Creating conditions for innovation and reform is one of the stated aims of the new education initiative launched by the Obama administration.
Race to the Top is one of those innovations and the brain child of a sixteen-year veteran educator, Kim Ursetta. Ursetta brought the idea of a teacher lead not an administrative lead school to her board. She assumed she’d be shot down, but was pleasantly surprised to find the idea was well received.
She immediately started "pulling together a group of teachers to sit down with a blank sheet of paper and ask how you would do a school differently. See statistics.
Three weeks ago, Ursetta's dream became a reality, the first Race to the Top school, Mathematics and Science Leadership Academy opened its doors to 142 kindergartners and first- and second-grade students in Denver's mostly low-income, largely Hispanic Athmar Park neighborhood. As a teacher at traditional schools, Ursetta said she and her colleagues weren't allowed to change the order of their lessons.
Two of the school's 12 teachers take on administrative duties as "lead teachers," performing the traditional role of a principal. The lack of quality school leadership is a big reason that experienced teachers leave their schools, Ursetta said. "Studies show when you take accomplished teachers and allow them to have a leadership role, that's when they see the most success. Scores just soar. That's how we're focused here."
To qualify for Race to the Top, the rules call on states to create "data systems" linking student success with teacher performance.
Race to the Top isn’t without critics.

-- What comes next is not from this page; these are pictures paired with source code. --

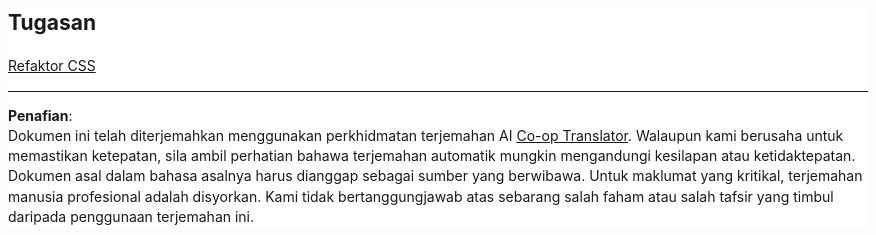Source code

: ## Tugasan

[Refaktor CSS](assignment.md)

---

**Penafian**:  
Dokumen ini telah diterjemahkan menggunakan perkhidmatan terjemahan AI [Co-op Translator](https://github.com/Azure/co-op-translator). Walaupun kami berusaha untuk memastikan ketepatan, sila ambil perhatian bahawa terjemahan automatik mungkin mengandungi kesilapan atau ketidaktepatan. Dokumen asal dalam bahasa asalnya harus dianggap sebagai sumber yang berwibawa. Untuk maklumat yang kritikal, terjemahan manusia profesional adalah disyorkan. Kami tidak bertanggungjawab atas sebarang salah faham atau salah tafsir yang timbul daripada penggunaan terjemahan ini.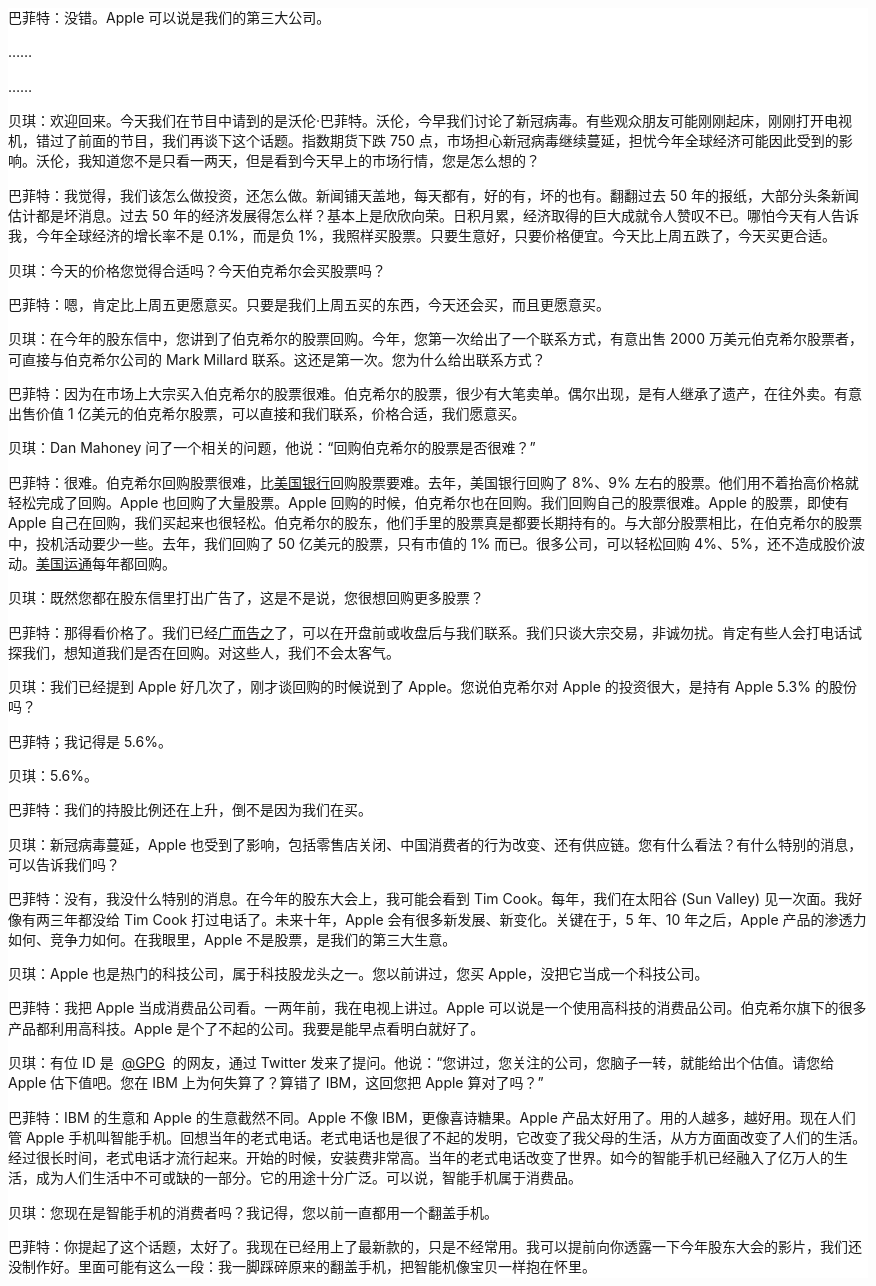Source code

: 巴菲特：没错。Apple 可以说是我们的第三大公司。

……

……

贝琪：欢迎回来。今天我们在节目中请到的是沃伦·巴菲特。沃伦，今早我们讨论了新冠病毒。有些观众朋友可能刚刚起床，刚刚打开电视机，错过了前面的节目，我们再谈下这个话题。指数期货下跌 750 点，市场担心新冠病毒继续蔓延，担忧今年全球经济可能因此受到的影响。沃伦，我知道您不是只看一两天，但是看到今天早上的市场行情，您是怎么想的？

巴菲特：我觉得，我们该怎么做投资，还怎么做。新闻铺天盖地，每天都有，好的有，坏的也有。翻翻过去 50 年的报纸，大部分头条新闻估计都是坏消息。过去 50 年的经济发展得怎么样？基本上是欣欣向荣。日积月累，经济取得的巨大成就令人赞叹不已。哪怕今天有人告诉我，今年全球经济的增长率不是 0.1%，而是负 1%，我照样买股票。只要生意好，只要价格便宜。今天比上周五跌了，今天买更合适。

贝琪：今天的价格您觉得合适吗？今天伯克希尔会买股票吗？

巴菲特：嗯，肯定比上周五更愿意买。只要是我们上周五买的东西，今天还会买，而且更愿意买。

贝琪：在今年的股东信中，您讲到了伯克希尔的股票回购。今年，您第一次给出了一个联系方式，有意出售 2000 万美元伯克希尔股票者，可直接与伯克希尔公司的 Mark Millard 联系。这还是第一次。您为什么给出联系方式？

巴菲特：因为在市场上大宗买入伯克希尔的股票很难。伯克希尔的股票，很少有大笔卖单。偶尔出现，是有人继承了遗产，在往外卖。有意出售价值 1 亿美元的伯克希尔股票，可以直接和我们联系，价格合适，我们愿意买。

贝琪：Dan Mahoney 问了一个相关的问题，他说：“回购伯克希尔的股票是否很难？”

巴菲特：很难。伯克希尔回购股票很难，比[美国银行](https://xueqiu.com/S/BAC?from=status_stock_match)回购股票要难。去年，美国银行回购了 8%、9% 左右的股票。他们用不着抬高价格就轻松完成了回购。Apple 也回购了大量股票。Apple 回购的时候，伯克希尔也在回购。我们回购自己的股票很难。Apple 的股票，即使有 Apple 自己在回购，我们买起来也很轻松。伯克希尔的股东，他们手里的股票真是都要长期持有的。与大部分股票相比，在伯克希尔的股票中，投机活动要少一些。去年，我们回购了 50 亿美元的股票，只有市值的 1% 而已。很多公司，可以轻松回购 4%、5%，还不造成股价波动。[美国运通](https://xueqiu.com/S/AXP?from=status_stock_match)每年都回购。

贝琪：既然您都在股东信里打出广告了，这是不是说，您很想回购更多股票？

巴菲特：那得看价格了。我们已经[广而告之](https://xueqiu.com/S/CMMCY?from=status_stock_match)了，可以在开盘前或收盘后与我们联系。我们只谈大宗交易，非诚勿扰。肯定有些人会打电话试探我们，想知道我们是否在回购。对这些人，我们不会太客气。

贝琪：我们已经提到 Apple 好几次了，刚才谈回购的时候说到了 Apple。您说伯克希尔对 Apple 的投资很大，是持有 Apple 5.3% 的股份吗？

巴菲特；我记得是 5.6%。

贝琪：5.6%。

巴菲特：我们的持股比例还在上升，倒不是因为我们在买。

贝琪：新冠病毒蔓延，Apple 也受到了影响，包括零售店关闭、中国消费者的行为改变、还有供应链。您有什么看法？有什么特别的消息，可以告诉我们吗？

巴菲特：没有，我没什么特别的消息。在今年的股东大会上，我可能会看到 Tim Cook。每年，我们在太阳谷 (Sun Valley) 见一次面。我好像有两三年都没给 Tim Cook 打过电话了。未来十年，Apple 会有很多新发展、新变化。关键在于，5 年、10 年之后，Apple 产品的渗透力如何、竞争力如何。在我眼里，Apple 不是股票，是我们的第三大生意。

贝琪：Apple 也是热门的科技公司，属于科技股龙头之一。您以前讲过，您买 Apple，没把它当成一个科技公司。

巴菲特：我把 Apple 当成消费品公司看。一两年前，我在电视上讲过。Apple 可以说是一个使用高科技的消费品公司。伯克希尔旗下的很多产品都利用高科技。Apple 是个了不起的公司。我要是能早点看明白就好了。

贝琪：有位 ID 是  [@GPG](http://xueqiu.com/n/GPG)  的网友，通过 Twitter 发来了提问。他说：“您讲过，您关注的公司，您脑子一转，就能给出个估值。请您给 Apple 估下值吧。您在 IBM 上为何失算了？算错了 IBM，这回您把 Apple 算对了吗？”

巴菲特：IBM 的生意和 Apple 的生意截然不同。Apple 不像 IBM，更像喜诗糖果。Apple 产品太好用了。用的人越多，越好用。现在人们管 Apple 手机叫智能手机。回想当年的老式电话。老式电话也是很了不起的发明，它改变了我父母的生活，从方方面面改变了人们的生活。经过很长时间，老式电话才流行起来。开始的时候，安装费非常高。当年的老式电话改变了世界。如今的智能手机已经融入了亿万人的生活，成为人们生活中不可或缺的一部分。它的用途十分广泛。可以说，智能手机属于消费品。

贝琪：您现在是智能手机的消费者吗？我记得，您以前一直都用一个翻盖手机。

巴菲特：你提起了这个话题，太好了。我现在已经用上了最新款的，只是不经常用。我可以提前向你透露一下今年股东大会的影片，我们还没制作好。里面可能有这么一段：我一脚踩碎原来的翻盖手机，把智能机像宝贝一样抱在怀里。
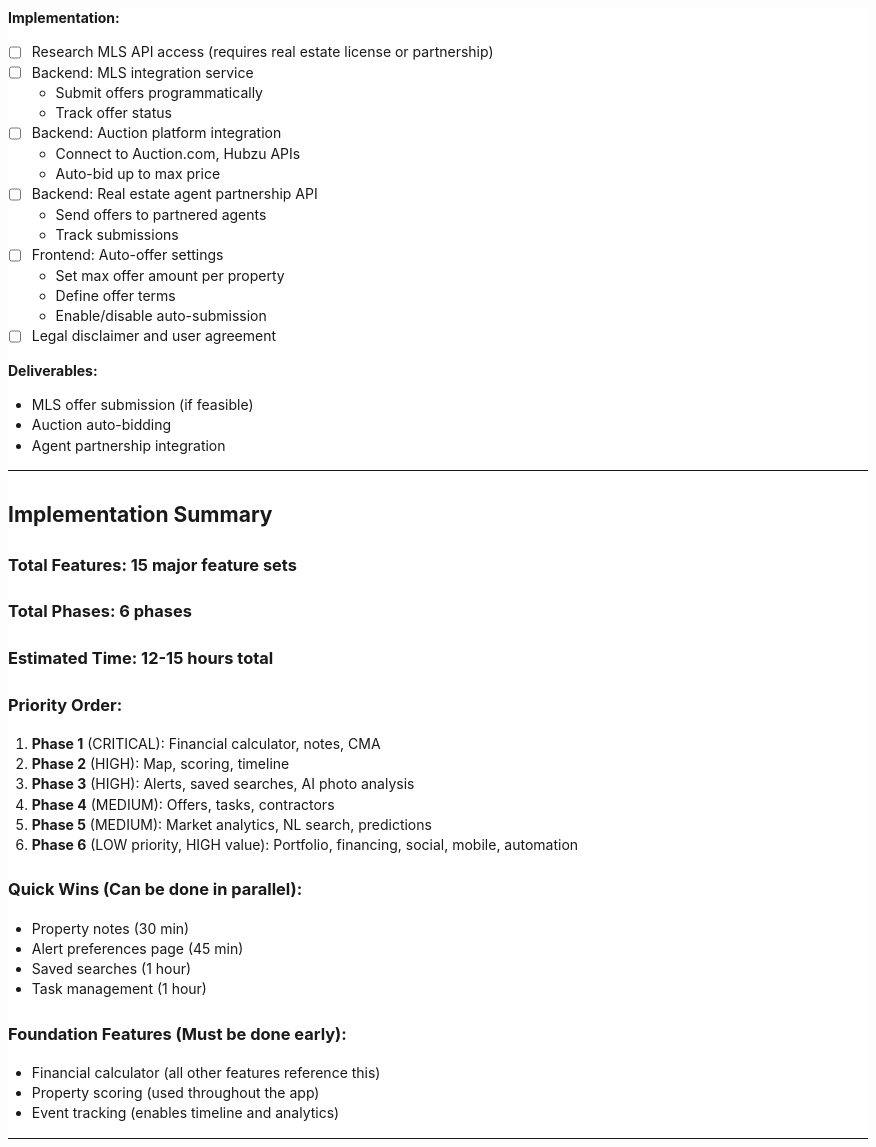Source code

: **Implementation:**
- [ ] Research MLS API access (requires real estate license or partnership)
- [ ] Backend: MLS integration service
  - Submit offers programmatically
  - Track offer status
- [ ] Backend: Auction platform integration
  - Connect to Auction.com, Hubzu APIs
  - Auto-bid up to max price
- [ ] Backend: Real estate agent partnership API
  - Send offers to partnered agents
  - Track submissions
- [ ] Frontend: Auto-offer settings
  - Set max offer amount per property
  - Define offer terms
  - Enable/disable auto-submission
- [ ] Legal disclaimer and user agreement

**Deliverables:**
- MLS offer submission (if feasible)
- Auction auto-bidding
- Agent partnership integration

---

## **Implementation Summary**

### **Total Features:** 15 major feature sets
### **Total Phases:** 6 phases
### **Estimated Time:** 12-15 hours total

### **Priority Order:**
1. **Phase 1** (CRITICAL): Financial calculator, notes, CMA
2. **Phase 2** (HIGH): Map, scoring, timeline
3. **Phase 3** (HIGH): Alerts, saved searches, AI photo analysis
4. **Phase 4** (MEDIUM): Offers, tasks, contractors
5. **Phase 5** (MEDIUM): Market analytics, NL search, predictions
6. **Phase 6** (LOW priority, HIGH value): Portfolio, financing, social, mobile, automation

### **Quick Wins** (Can be done in parallel):
- Property notes (30 min)
- Alert preferences page (45 min)
- Saved searches (1 hour)
- Task management (1 hour)

### **Foundation Features** (Must be done early):
- Financial calculator (all other features reference this)
- Property scoring (used throughout the app)
- Event tracking (enables timeline and analytics)

---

The National Education Association -- the nation's largest teachers union -- fears it opens the door to measuring teacher performance by how students score on tests. "What we're really against is using a single [student] test on a single day" to assess teacher performance, said NEA Executive Director John Wilson. "What we're more accepting of are multiple indicators," and teacher performance "observed in classroom should count as the major part of evaluation."
But Wilson said many teachers are reacting coolly to Race to the Top because they "feel like it's too much like No Child Left Behind and are looking for something different." Teachers wonder if the program will undermine innovation and creativity, Wilson said.
I truly hope the NEA gets behind this new innovative idea and let it take hold. Our schools and more importantly our students need it.